Schama fills in those gaps for us, grabbing us by the hand and showing us precisely what to look for. He doesn’t tell us what to think, but he’s not afraid to tell us what he thinks. This way of stewarding us through each work is necessary. He has a context that we lack, and our ability to better appreciate a piece hinges on us absorbing what he seeks to convey. It’s this single point that I think is what makes him so successful as an orator: he manages to inject himself into the story in a way that doesn’t seem self-aggrandizing or supercilious, but that is clearly opinionated and driven. Part of it is in the way he carries himself; he stands tall in the frame, and he is sure of what he is saying. Beyond that, there’s a certain slyness in the way he talks—sometimes with a flat quarter-inch grin, sometimes muttering words under his breath, sometimes with a glare directly at us. His humor is dry, it stings, and it’s perfectly suited for the subject matter and the somber and dark tone the program often slips into.

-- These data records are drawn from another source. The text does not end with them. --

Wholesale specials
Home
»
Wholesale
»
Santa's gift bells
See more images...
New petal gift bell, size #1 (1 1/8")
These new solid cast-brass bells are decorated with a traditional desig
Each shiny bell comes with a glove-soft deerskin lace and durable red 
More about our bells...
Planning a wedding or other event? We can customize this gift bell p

As a topic of discussion, art would seem to be an easy topic to convey, certainly in film. It’s a visual medium, and the best pieces can capture our attention longer than any movie or television show could. People have stood before the Mona Lisa for hours. We don’t scrutinize anything like we do a painting or a sculpture. Nobody peers closely at each individual frame of a film, for instance. How hard can it be making a documentary out of something we’re already so attached to?
Evidently it’s not an easy feat. Schama makes it look effortless, but follow up his act with any other art documentary and you’ll find the drop-off to be steep. (I myself am watching another BBC series right now, The Private Life of a Masterpiece, and while in the abstract it’s a perfectly adequate series, it appears totally incompetent before Power of Art.) As good as an artwork may be, it loses something when delivered to us filtered through the camera lens. We can’t see the brushstrokes, and we don’t get the feeling, however false it is, that we are somehow standing beside the same creator that set his hands on the work. Schama balances out that loss with his passion. His goal is to describe the ‘power of art.’ To a certain extent, the power of art is self-evident; the ‘power,’ put plainly, is that it—a simple, still image—moves us. Schama talks, takes a step back, and lets the imagery flow over us. He does it better than anyone else. The Power of Art is, as mostly documentaries are, available in full on YouTube, thanks to various different uploaders.